EXERCISE DESCRIPTION: Repeat the records below exactly, from the first line through the line containing "31: (493, 241, 2.47)", and leave out any pictures.

[Collected data]
═══

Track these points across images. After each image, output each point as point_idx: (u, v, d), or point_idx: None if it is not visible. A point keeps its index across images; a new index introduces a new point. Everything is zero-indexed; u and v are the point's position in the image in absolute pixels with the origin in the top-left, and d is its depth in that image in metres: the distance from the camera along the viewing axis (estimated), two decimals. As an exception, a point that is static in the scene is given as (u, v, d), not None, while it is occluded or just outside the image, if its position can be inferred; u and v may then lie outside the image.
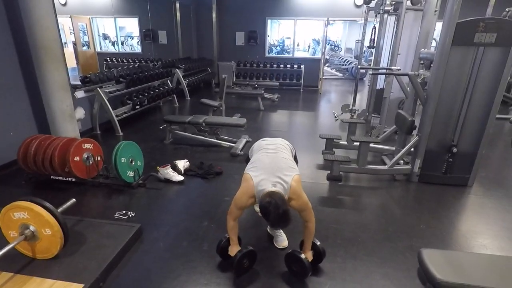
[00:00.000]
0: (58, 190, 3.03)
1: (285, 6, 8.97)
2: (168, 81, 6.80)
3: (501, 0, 3.96)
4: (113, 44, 11.70)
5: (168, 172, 3.22)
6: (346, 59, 12.55)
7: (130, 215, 2.63)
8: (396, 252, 2.28)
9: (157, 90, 6.10)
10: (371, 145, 3.59)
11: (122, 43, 11.43)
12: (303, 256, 1.91)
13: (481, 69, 2.90)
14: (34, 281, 1.83)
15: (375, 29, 4.84)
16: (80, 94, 4.61)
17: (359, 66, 5.39)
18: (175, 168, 3.35)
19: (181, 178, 3.25)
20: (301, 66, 9.14)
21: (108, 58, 9.67)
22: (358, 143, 3.42)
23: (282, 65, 9.27)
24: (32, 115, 3.71)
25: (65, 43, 10.53)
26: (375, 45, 4.85)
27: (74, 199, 2.32)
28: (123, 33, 11.61)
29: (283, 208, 1.69)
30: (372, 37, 4.92)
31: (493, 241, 2.47)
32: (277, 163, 1.92)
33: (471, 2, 4.37)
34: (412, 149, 3.36)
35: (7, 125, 3.43)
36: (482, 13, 3.45)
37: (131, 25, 10.81)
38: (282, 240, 2.30)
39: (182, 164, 3.44)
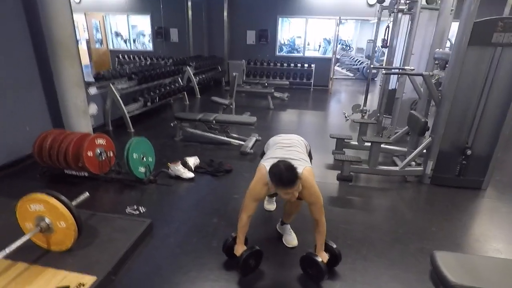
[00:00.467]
0: (71, 184, 3.09)
1: (296, 5, 8.92)
2: (179, 78, 6.85)
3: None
4: (125, 41, 11.84)
5: (178, 169, 3.25)
6: (357, 59, 12.42)
7: (142, 210, 2.66)
8: (407, 254, 2.25)
9: (168, 88, 6.15)
10: (382, 145, 3.55)
11: (134, 41, 11.55)
12: (319, 259, 1.89)
13: (499, 70, 2.84)
14: (49, 272, 1.87)
15: (388, 28, 4.77)
16: (93, 90, 4.68)
17: (371, 66, 5.33)
18: (185, 165, 3.38)
19: (191, 175, 3.28)
20: (312, 66, 9.09)
21: (120, 56, 9.78)
22: (369, 144, 3.38)
23: (292, 64, 9.24)
24: (47, 110, 3.79)
25: (79, 40, 10.69)
26: (388, 45, 4.79)
27: (87, 193, 2.37)
28: (135, 31, 11.75)
29: (287, 164, 1.76)
30: (386, 37, 4.86)
31: (508, 245, 2.42)
32: (290, 156, 1.95)
33: (487, 1, 4.27)
34: (425, 151, 3.31)
35: (24, 120, 3.52)
36: (499, 13, 3.36)
37: (143, 23, 10.93)
38: (292, 239, 2.30)
39: (193, 161, 3.47)
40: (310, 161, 2.12)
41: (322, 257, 1.93)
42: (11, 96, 3.35)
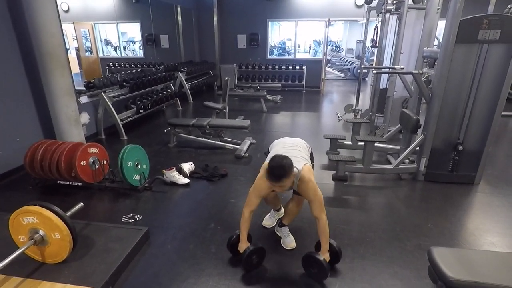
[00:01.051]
0: (65, 195, 3.05)
1: (286, 8, 9.00)
2: (171, 84, 6.83)
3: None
4: (115, 49, 11.77)
5: (173, 175, 3.23)
6: (348, 60, 12.55)
7: (137, 218, 2.64)
8: (405, 251, 2.27)
9: (160, 94, 6.13)
10: (376, 144, 3.58)
11: (124, 48, 11.49)
12: (321, 257, 1.90)
13: (486, 66, 2.89)
14: (45, 285, 1.83)
15: (377, 28, 4.84)
16: (84, 99, 4.65)
17: (362, 66, 5.38)
18: (180, 171, 3.36)
19: (186, 180, 3.26)
20: (303, 67, 9.15)
21: (110, 63, 9.71)
22: (363, 143, 3.41)
23: (284, 67, 9.29)
24: (38, 121, 3.74)
25: (68, 49, 10.60)
26: (377, 45, 4.85)
27: (82, 203, 2.33)
28: (125, 38, 11.69)
29: (281, 157, 1.84)
30: (375, 37, 4.92)
31: (502, 238, 2.45)
32: (292, 154, 2.01)
33: (472, 0, 4.36)
34: (418, 148, 3.35)
35: (14, 131, 3.46)
36: (483, 11, 3.44)
37: (133, 30, 10.88)
38: (290, 241, 2.30)
39: (188, 166, 3.45)
40: (312, 161, 2.21)
41: (325, 257, 1.94)
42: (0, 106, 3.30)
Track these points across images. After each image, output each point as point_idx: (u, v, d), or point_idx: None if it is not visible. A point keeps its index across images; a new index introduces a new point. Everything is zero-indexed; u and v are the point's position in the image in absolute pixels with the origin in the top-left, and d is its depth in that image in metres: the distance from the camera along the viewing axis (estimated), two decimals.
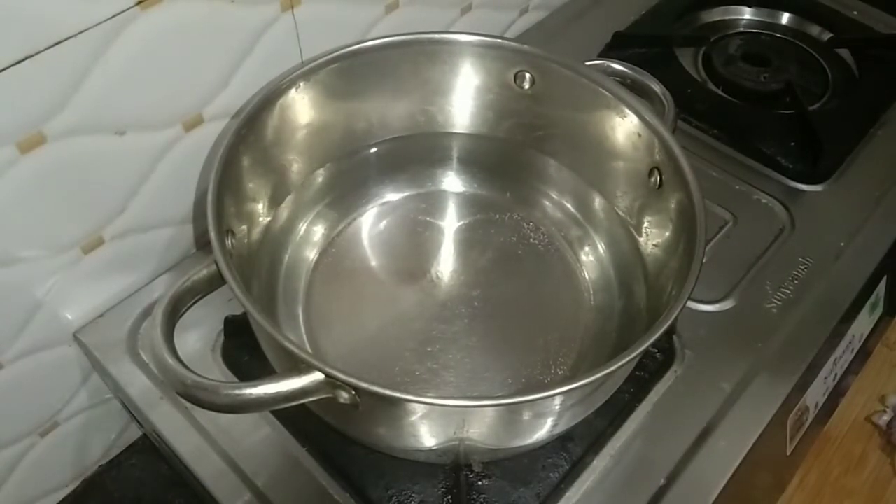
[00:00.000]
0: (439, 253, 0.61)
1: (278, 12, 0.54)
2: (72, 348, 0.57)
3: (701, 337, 0.58)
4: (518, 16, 0.81)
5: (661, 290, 0.51)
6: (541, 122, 0.60)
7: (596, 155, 0.58)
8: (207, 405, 0.39)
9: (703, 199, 0.47)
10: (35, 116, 0.44)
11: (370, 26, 0.62)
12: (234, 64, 0.54)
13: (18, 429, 0.57)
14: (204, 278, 0.43)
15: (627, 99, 0.53)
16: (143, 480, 0.63)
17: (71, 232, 0.52)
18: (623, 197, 0.58)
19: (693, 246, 0.45)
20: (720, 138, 0.73)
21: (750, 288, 0.62)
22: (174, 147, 0.54)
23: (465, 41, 0.57)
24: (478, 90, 0.60)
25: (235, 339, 0.57)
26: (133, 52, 0.46)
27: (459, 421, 0.42)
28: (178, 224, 0.59)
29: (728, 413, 0.55)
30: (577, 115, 0.57)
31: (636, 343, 0.40)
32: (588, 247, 0.61)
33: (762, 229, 0.66)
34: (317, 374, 0.39)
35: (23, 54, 0.41)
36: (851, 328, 0.66)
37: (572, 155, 0.61)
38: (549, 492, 0.50)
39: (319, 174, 0.60)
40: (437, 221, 0.63)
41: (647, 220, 0.55)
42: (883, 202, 0.69)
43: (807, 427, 0.66)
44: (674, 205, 0.51)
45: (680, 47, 0.81)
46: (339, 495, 0.50)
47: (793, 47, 0.83)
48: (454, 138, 0.63)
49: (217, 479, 0.51)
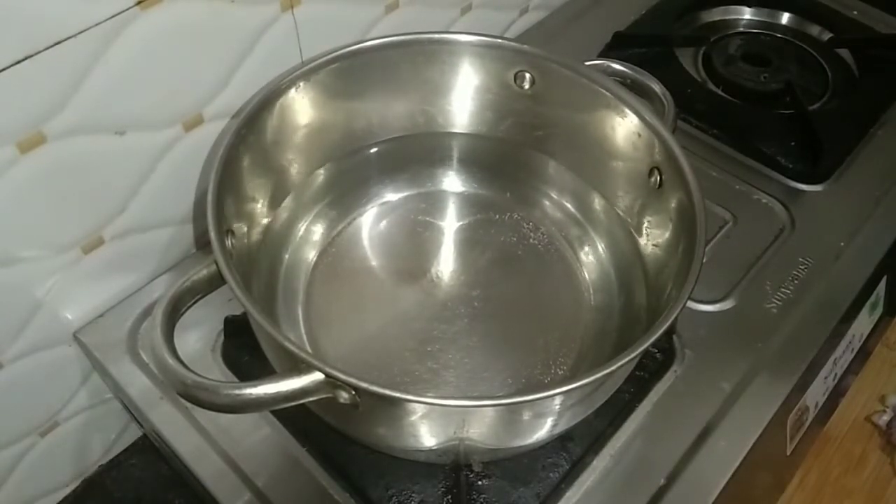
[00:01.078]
0: (439, 253, 0.61)
1: (278, 12, 0.54)
2: (72, 348, 0.57)
3: (701, 337, 0.58)
4: (518, 16, 0.81)
5: (661, 290, 0.51)
6: (541, 122, 0.60)
7: (596, 155, 0.58)
8: (207, 405, 0.39)
9: (703, 199, 0.47)
10: (35, 116, 0.44)
11: (370, 26, 0.62)
12: (234, 64, 0.54)
13: (18, 429, 0.57)
14: (204, 278, 0.43)
15: (627, 99, 0.53)
16: (143, 480, 0.63)
17: (71, 232, 0.52)
18: (623, 197, 0.58)
19: (693, 246, 0.45)
20: (720, 138, 0.73)
21: (750, 288, 0.62)
22: (174, 147, 0.54)
23: (464, 41, 0.57)
24: (477, 90, 0.60)
25: (235, 339, 0.57)
26: (133, 52, 0.46)
27: (459, 421, 0.43)
28: (178, 224, 0.59)
29: (728, 413, 0.55)
30: (577, 115, 0.57)
31: (636, 343, 0.40)
32: (588, 247, 0.61)
33: (762, 229, 0.66)
34: (317, 374, 0.39)
35: (23, 54, 0.41)
36: (851, 328, 0.66)
37: (572, 155, 0.61)
38: (549, 492, 0.50)
39: (319, 174, 0.60)
40: (437, 221, 0.63)
41: (647, 220, 0.55)
42: (883, 202, 0.69)
43: (807, 427, 0.66)
44: (674, 205, 0.51)
45: (680, 47, 0.81)
46: (339, 495, 0.50)
47: (793, 47, 0.83)
48: (454, 138, 0.63)
49: (217, 479, 0.51)
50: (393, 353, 0.55)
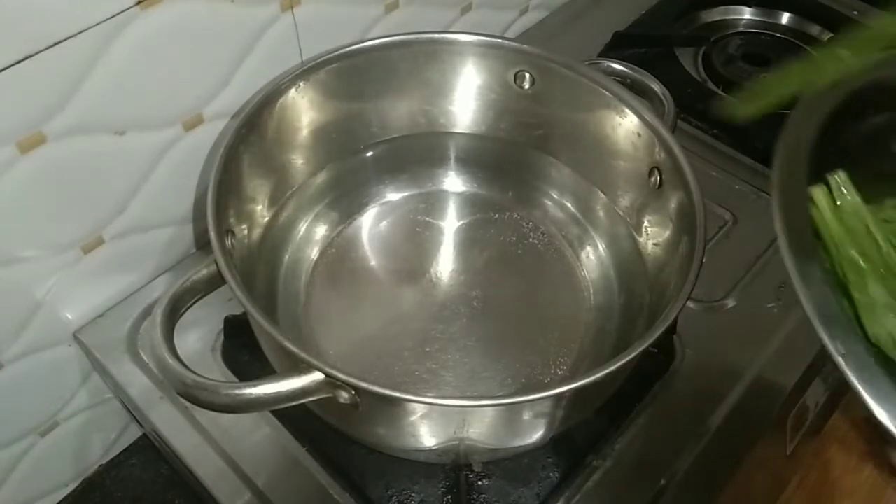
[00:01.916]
0: (439, 253, 0.61)
1: (278, 12, 0.54)
2: (72, 348, 0.57)
3: (701, 337, 0.58)
4: (518, 16, 0.81)
5: (662, 290, 0.51)
6: (540, 121, 0.60)
7: (596, 155, 0.58)
8: (207, 405, 0.39)
9: (703, 198, 0.47)
10: (35, 116, 0.44)
11: (370, 26, 0.62)
12: (234, 64, 0.54)
13: (18, 429, 0.57)
14: (204, 278, 0.43)
15: (627, 99, 0.53)
16: (143, 480, 0.63)
17: (71, 232, 0.52)
18: (623, 196, 0.58)
19: (693, 246, 0.45)
20: (720, 138, 0.73)
21: (750, 288, 0.62)
22: (174, 147, 0.54)
23: (465, 41, 0.57)
24: (478, 90, 0.60)
25: (235, 339, 0.57)
26: (133, 52, 0.46)
27: (459, 421, 0.43)
28: (178, 224, 0.59)
29: (728, 413, 0.55)
30: (577, 114, 0.57)
31: (636, 343, 0.40)
32: (588, 246, 0.61)
33: (762, 229, 0.66)
34: (317, 374, 0.39)
35: (23, 54, 0.41)
36: None
37: (572, 155, 0.61)
38: (549, 492, 0.50)
39: (319, 174, 0.60)
40: (437, 221, 0.63)
41: (647, 220, 0.55)
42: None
43: (807, 427, 0.66)
44: (674, 204, 0.51)
45: (680, 47, 0.81)
46: (339, 495, 0.50)
47: (793, 47, 0.83)
48: (454, 138, 0.63)
49: (217, 479, 0.51)
50: (393, 353, 0.55)
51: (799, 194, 0.38)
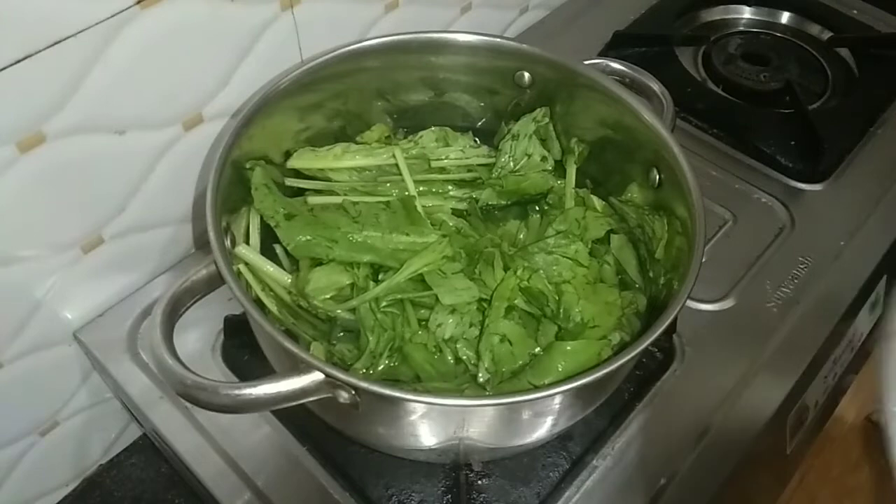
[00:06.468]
0: None
1: (278, 12, 0.54)
2: (72, 348, 0.57)
3: (701, 336, 0.58)
4: (518, 15, 0.81)
5: (661, 289, 0.51)
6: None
7: (595, 154, 0.58)
8: (207, 405, 0.39)
9: (703, 198, 0.47)
10: (35, 116, 0.44)
11: (370, 26, 0.62)
12: (234, 63, 0.54)
13: (18, 428, 0.57)
14: (203, 278, 0.43)
15: (626, 98, 0.53)
16: (143, 480, 0.63)
17: (71, 232, 0.52)
18: (622, 195, 0.58)
19: (693, 245, 0.45)
20: (720, 138, 0.73)
21: (750, 287, 0.62)
22: (174, 147, 0.54)
23: (464, 41, 0.57)
24: (478, 90, 0.60)
25: (235, 339, 0.57)
26: (133, 52, 0.46)
27: (459, 420, 0.43)
28: (178, 224, 0.59)
29: (728, 412, 0.55)
30: (577, 114, 0.57)
31: (636, 342, 0.40)
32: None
33: (762, 229, 0.66)
34: (317, 374, 0.39)
35: (23, 54, 0.41)
36: (851, 327, 0.66)
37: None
38: (549, 491, 0.50)
39: None
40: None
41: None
42: (883, 202, 0.69)
43: (807, 427, 0.66)
44: (673, 204, 0.51)
45: (680, 46, 0.81)
46: (339, 495, 0.50)
47: (793, 47, 0.83)
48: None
49: (217, 479, 0.51)
50: None
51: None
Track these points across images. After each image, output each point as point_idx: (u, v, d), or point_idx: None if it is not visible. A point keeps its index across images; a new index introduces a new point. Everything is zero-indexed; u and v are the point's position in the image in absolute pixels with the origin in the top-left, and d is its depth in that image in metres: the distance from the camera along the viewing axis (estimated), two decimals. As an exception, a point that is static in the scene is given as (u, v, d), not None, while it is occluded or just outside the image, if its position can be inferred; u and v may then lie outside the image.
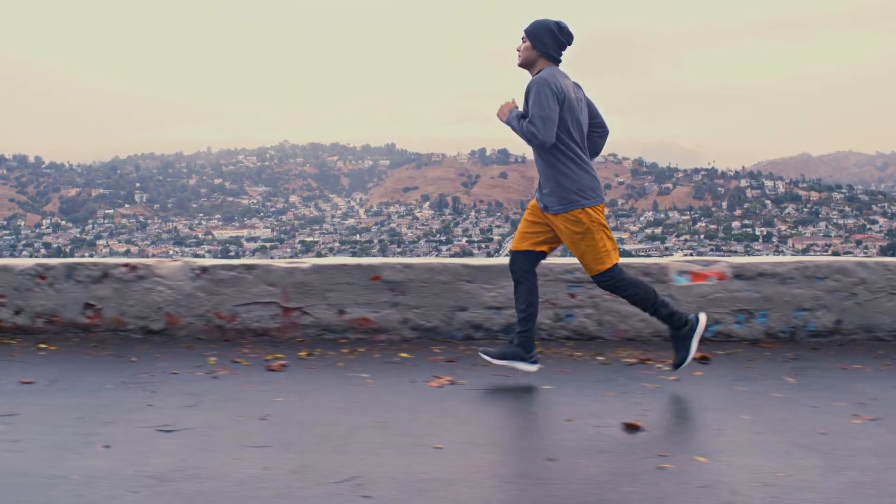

═══

EXERCISE RESPONSE:
Track these points across images. After each image, output each point as point_idx: (u, v, d), or point_idx: None if it is not visible. A point keeps its index across images; a new index introduces a new point. Everything is zero-indexed; u and v are the point's position in the image in absolute pixels with the origin in the top-left, and d is its depth in that image in metres: the distance from the camera along the viewing axis (estimated), two decimals. As an exception, a point that is static in the scene is given as (u, v, d), not None, while it is occluded or just outside the image, if its position can be inferred; u and v may then lie outside the image.
[00:00.000]
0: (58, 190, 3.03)
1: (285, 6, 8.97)
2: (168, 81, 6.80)
3: (501, 0, 3.96)
4: (113, 44, 11.70)
5: (168, 172, 3.22)
6: (346, 59, 12.55)
7: (130, 215, 2.63)
8: (396, 252, 2.28)
9: (157, 90, 6.10)
10: (371, 145, 3.59)
11: (122, 43, 11.43)
12: (303, 256, 1.91)
13: (481, 69, 2.90)
14: (34, 281, 1.83)
15: (375, 29, 4.84)
16: (80, 94, 4.61)
17: (359, 66, 5.39)
18: (175, 168, 3.35)
19: (181, 178, 3.25)
20: (301, 66, 9.14)
21: (108, 58, 9.67)
22: (358, 143, 3.42)
23: (282, 65, 9.27)
24: (32, 115, 3.71)
25: (65, 43, 10.53)
26: (375, 45, 4.85)
27: (74, 199, 2.32)
28: (123, 33, 11.61)
29: (283, 208, 1.69)
30: (372, 37, 4.92)
31: (493, 241, 2.47)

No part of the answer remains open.